Electronic design files:
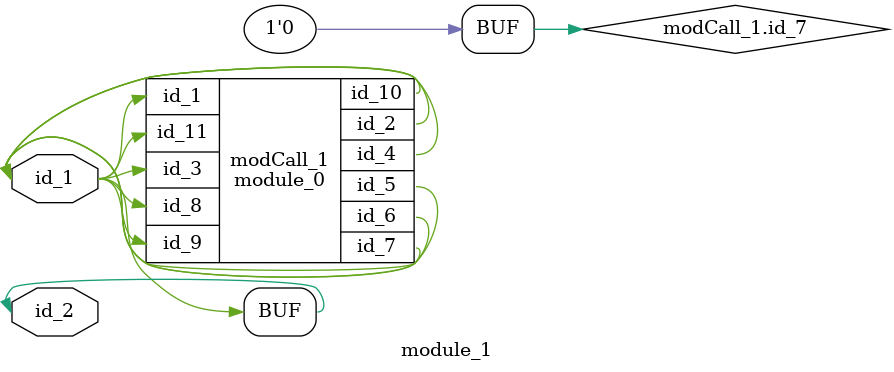
<source format=v>
module module_0 (
    id_1,
    id_2,
    id_3,
    id_4,
    id_5,
    id_6,
    id_7,
    id_8,
    id_9,
    id_10,
    id_11
);
  input wire id_11;
  output wire id_10;
  input wire id_9;
  input wire id_8;
  inout wire id_7;
  output wire id_6;
  output wire id_5;
  output wire id_4;
  input wire id_3;
  output wire id_2;
  input wire id_1;
  assign id_7 = id_9 == -1;
  parameter id_12 = 1;
endmodule
module module_1 (
    id_1,
    id_2
);
  inout wire id_2;
  inout wire id_1;
  buf primCall (id_1, id_2);
  module_0 modCall_1 (
      id_2,
      id_1,
      id_1,
      id_2,
      id_2,
      id_1,
      id_2,
      id_2,
      id_2,
      id_2,
      id_1
  );
  assign modCall_1.id_7 = 0;
endmodule

</source>
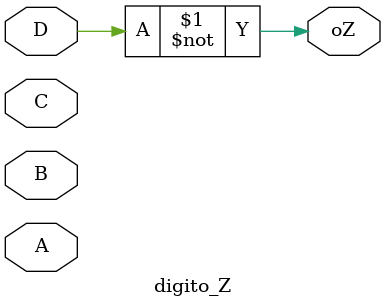
<source format=v>
module digito_Z (
    input A, input B, input C, input D, output oZ
);
    assign oZ = ~D;

endmodule
</source>
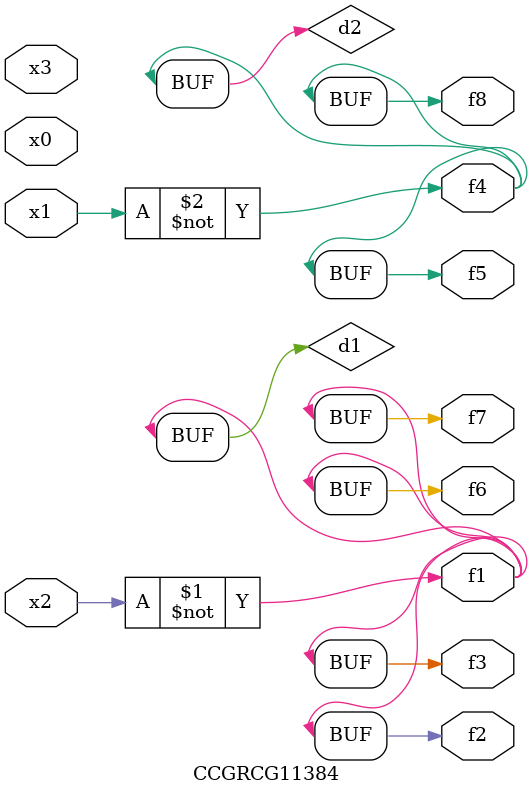
<source format=v>
module CCGRCG11384(
	input x0, x1, x2, x3,
	output f1, f2, f3, f4, f5, f6, f7, f8
);

	wire d1, d2;

	xnor (d1, x2);
	not (d2, x1);
	assign f1 = d1;
	assign f2 = d1;
	assign f3 = d1;
	assign f4 = d2;
	assign f5 = d2;
	assign f6 = d1;
	assign f7 = d1;
	assign f8 = d2;
endmodule

</source>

→ WHAT NEEDS TO BE DONE
Filter the records, keeping only lines that contain "inout", and show those lines.

→ OUTPUT FOR THIS TASK
  inout wire id_7;
  inout wire id_2;
  inout wire id_1;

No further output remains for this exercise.